Today, we begin a new series related to a topic that’s on every parent’s mind these days—Education in the times of COVID 19.
Who would’ve thought that such a seismic change would happen in our lifetime? The shift from in-person schooling to virtual or online instruction has profoundly impacted our children’s education. Children, teachers, parents, and school administration—the adverse effects have spared no one group.
In the first place, a significant number of children haven’t had access to education on a virtual portal because of poverty. And for those who did access online schooling, the quality of education varied. Not being able to run and play freely with friends, or to grasp all the fear around people falling sick, staying indoors, increased time on gadgets—our children’s lives are topsy turvy.
As for teachers, many have lost their livelihood. They’ve had to find other ways to eke out a living. Nor has it been easy for those whose schools have access to equipment, technology, and training. It’s not a cakewalk to keep thirty to forty students engaged and make sure they understand and complete projects. While some school administrations were supportive, teachers in other schools struggled with the amount of work expected of them. Pay cuts, excess work, managing their homes, challenges just piled on.

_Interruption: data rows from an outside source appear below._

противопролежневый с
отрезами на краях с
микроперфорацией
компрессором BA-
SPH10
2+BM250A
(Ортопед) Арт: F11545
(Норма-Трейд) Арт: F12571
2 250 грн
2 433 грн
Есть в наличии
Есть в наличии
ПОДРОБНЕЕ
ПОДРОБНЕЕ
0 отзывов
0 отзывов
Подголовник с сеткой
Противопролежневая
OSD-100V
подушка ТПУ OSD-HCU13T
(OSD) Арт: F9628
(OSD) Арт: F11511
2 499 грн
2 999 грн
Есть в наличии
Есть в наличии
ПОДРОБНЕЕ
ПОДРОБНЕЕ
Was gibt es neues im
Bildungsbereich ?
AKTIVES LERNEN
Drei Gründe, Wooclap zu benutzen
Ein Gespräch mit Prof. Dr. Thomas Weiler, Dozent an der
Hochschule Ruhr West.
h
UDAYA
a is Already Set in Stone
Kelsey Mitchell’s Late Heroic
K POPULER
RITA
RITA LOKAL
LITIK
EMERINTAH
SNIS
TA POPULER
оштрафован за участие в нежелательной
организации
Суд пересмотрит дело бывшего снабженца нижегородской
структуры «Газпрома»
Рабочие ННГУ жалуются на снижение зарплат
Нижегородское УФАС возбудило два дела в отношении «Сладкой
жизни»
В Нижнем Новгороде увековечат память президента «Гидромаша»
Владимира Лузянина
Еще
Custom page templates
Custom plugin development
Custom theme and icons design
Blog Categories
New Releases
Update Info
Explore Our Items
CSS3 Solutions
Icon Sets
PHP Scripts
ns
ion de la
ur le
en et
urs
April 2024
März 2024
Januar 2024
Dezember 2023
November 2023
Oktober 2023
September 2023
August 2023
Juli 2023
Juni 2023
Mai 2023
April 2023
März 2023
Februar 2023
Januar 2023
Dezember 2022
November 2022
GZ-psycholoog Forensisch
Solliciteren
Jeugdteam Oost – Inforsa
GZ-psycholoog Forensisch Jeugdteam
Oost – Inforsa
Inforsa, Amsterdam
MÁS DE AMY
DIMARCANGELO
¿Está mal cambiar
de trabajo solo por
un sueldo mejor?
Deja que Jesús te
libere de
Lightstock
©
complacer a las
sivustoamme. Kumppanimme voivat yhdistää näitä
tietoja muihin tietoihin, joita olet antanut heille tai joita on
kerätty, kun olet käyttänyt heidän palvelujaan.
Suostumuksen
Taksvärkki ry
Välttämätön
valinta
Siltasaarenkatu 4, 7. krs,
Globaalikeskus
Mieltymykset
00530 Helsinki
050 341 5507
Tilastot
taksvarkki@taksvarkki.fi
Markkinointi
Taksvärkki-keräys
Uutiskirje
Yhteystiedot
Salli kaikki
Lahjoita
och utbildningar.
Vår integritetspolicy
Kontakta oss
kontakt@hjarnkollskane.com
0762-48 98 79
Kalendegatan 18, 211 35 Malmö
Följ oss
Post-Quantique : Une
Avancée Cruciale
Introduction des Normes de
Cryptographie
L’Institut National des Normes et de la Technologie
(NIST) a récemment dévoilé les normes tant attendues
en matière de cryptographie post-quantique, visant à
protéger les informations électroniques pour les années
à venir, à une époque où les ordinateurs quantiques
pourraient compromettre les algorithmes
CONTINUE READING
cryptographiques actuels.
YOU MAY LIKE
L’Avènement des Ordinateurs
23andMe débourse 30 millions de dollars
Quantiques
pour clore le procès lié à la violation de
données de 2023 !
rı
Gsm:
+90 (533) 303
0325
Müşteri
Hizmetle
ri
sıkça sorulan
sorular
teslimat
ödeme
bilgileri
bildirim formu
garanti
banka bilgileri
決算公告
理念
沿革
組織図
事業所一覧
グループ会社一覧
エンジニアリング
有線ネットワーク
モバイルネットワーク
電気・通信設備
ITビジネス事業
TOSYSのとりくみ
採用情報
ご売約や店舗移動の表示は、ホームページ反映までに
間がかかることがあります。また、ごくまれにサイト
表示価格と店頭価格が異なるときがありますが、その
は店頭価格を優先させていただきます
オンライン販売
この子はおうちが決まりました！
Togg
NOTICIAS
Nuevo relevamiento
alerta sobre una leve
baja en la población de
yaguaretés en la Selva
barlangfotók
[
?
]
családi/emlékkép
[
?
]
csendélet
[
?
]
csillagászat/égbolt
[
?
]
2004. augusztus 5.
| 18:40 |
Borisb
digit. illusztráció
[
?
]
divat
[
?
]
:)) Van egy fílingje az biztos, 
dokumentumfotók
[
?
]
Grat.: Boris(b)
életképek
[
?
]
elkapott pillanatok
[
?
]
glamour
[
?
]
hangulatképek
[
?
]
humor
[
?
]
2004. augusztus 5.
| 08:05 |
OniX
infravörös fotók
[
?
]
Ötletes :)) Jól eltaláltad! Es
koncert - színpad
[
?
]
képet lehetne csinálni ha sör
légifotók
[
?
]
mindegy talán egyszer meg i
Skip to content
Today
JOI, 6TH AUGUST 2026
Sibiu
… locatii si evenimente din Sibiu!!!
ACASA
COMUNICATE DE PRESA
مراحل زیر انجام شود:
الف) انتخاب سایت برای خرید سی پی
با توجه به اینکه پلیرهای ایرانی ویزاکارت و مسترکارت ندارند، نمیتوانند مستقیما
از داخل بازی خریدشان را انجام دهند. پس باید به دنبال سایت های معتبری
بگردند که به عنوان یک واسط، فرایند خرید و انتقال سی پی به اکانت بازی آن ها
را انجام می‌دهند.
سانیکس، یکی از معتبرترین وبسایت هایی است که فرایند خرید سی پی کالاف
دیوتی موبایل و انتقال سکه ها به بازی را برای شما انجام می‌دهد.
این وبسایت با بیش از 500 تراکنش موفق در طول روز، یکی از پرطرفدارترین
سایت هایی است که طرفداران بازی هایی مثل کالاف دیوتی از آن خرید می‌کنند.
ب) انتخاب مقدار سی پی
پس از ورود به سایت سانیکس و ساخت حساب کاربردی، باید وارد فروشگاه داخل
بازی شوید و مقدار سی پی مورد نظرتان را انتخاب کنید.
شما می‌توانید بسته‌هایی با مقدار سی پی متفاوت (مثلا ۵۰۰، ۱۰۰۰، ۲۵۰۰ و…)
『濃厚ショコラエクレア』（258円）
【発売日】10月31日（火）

Parents, especially mothers, felt the weight of their child’s education on their shoulders. They saw their child struggle to attend during classes and learned how to teach various concepts themselves. And if they were working parents, the juggle between home life and work-life took on a new meaning because now, they had to do more on the educational front as well.
That’s not all! Many schools closed during the pandemic, especially the smaller, local schools. Even well-established schools suffered because they couldn’t charge a fee from parents with no income.
Added to all this is the trauma of loss. SO many families were affected personally, especially during the second wave. If you didn’t lose someone in your family to COVID, you knew someone else who did. Children knew friends whose families couldn’t get a hospital bed or access to oxygen.
After all this, we get ready for in-person schooling. Are we prepared for it?
Thankfully, the vaccination numbers are up. But that is not enough, is it? Parents and teachers are rightfully worried about a possible spike in infection, especially amongst their children. Will schools follow safety protocols? Wait, do schools even have a safety protocol? Are the teachers going to do more work to keep the rooms clean and disinfected? Or Have school administrations hired more staff to do the job? How will they manage to keep young kids apart at lunch, and at play?
How about children’s classroom behaviour? They haven’t had the same degree of structured routine for the past 18 months. It will take time for many kids to pay attention in class and follow the teacher’s directions as they did before. Anxiety amongst children has shot up. When kids don’t feel safe, it shows up in their behaviour.
Are our school administrations prepared for these ? Have they organized a support system for students and teachers to help them with their academic and social-emotional needs? Have the teachers been trained to handle a crisis? Does the school have counselors—more than one to meet the needs of their student body?
There is no way we can go back to business as usual and focus on marks and grades without addressing the shortcomings in our education system. It is tough to make up a crisis of this magnitude. Still, it is an opportunity to overhaul how we provide academic instruction and emotional support to our children.
How do we do that? The first step is to take this opening and talk about it. In this series, we want to share with you first-person accounts from parents, teachers, and administrators about the impact COVID has had on their lives-personal and professional. They are from all walks of life. You will get to hear about their experiences and the changes they’ve had to make. Later, we will exchange ideas on how to move forward from the pandemic with support systems in place.